Щурясь от света, Широков с сожалением вздохнул:

— Не всегда. Чувствую, что не выходит, и со зла начну валить деревья так, что стон по лесу идет. А бывает, что и получается… — Он застенчиво улыбнулся, опустил глаза. — Вот и взяло меня сомнение — может, и в самом деле во мне артист скрывается? Проверьте и… примите меня, пожалуйста, уважьте…

— Читайте стихи, — попросили из комиссии.

— Маяковского буду читать — «Стихи о советском паспорте», — объявил Широков.

У меня кольнуло в сердце: я тоже эти стихи приготовил.

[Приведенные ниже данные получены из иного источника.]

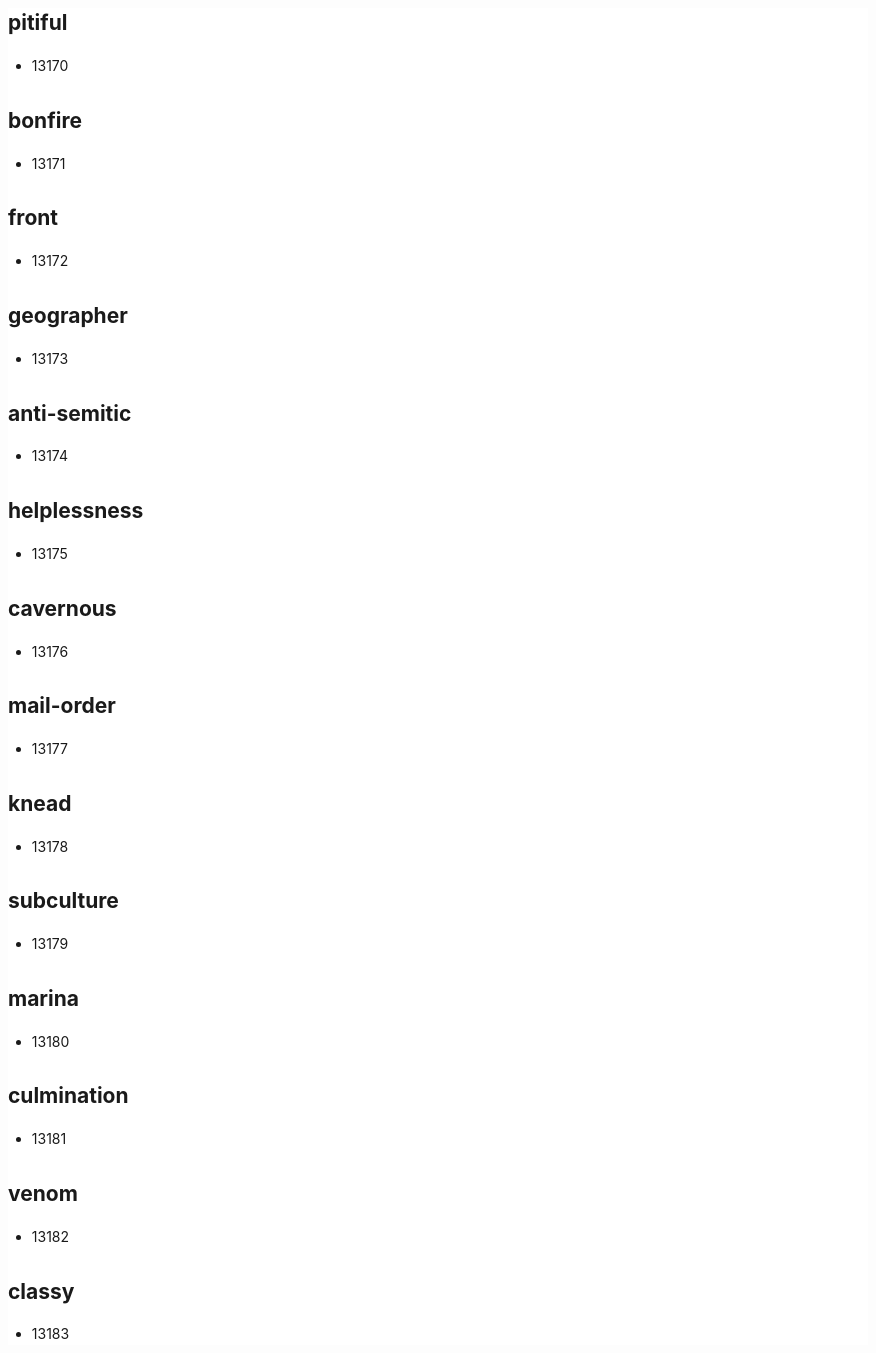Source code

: ## pitiful
* 13170

## bonfire
* 13171

## front
* 13172

## geographer
* 13173

## anti-semitic
* 13174

## helplessness
* 13175

## cavernous
* 13176

## mail-order
* 13177

## knead
* 13178

## subculture
* 13179

## marina
* 13180

## culmination
* 13181

## venom
* 13182

## classy
* 13183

Леонтий расправил широченную грудь, одно плечо вверх, другое вниз — таким, видимо, представлялся ему Маяковский, — и в комнату ворвался целый поток басовых звуков:

Я волком бы
                    выгрыз
                                бюрократизм.
К мандатам
                  почтения нету.

Я не думал, что есть голоса такой силы. Еще необработанный, не отшлифованный, он властвовал и гремел, вызывая дребезжанье стекол в окнах. Хорошо, с чувством злорадства и торжества он прошептал:

С каким наслажденьем
                                   жандармской кастой
я был бы
              исхлестан и распят
за то…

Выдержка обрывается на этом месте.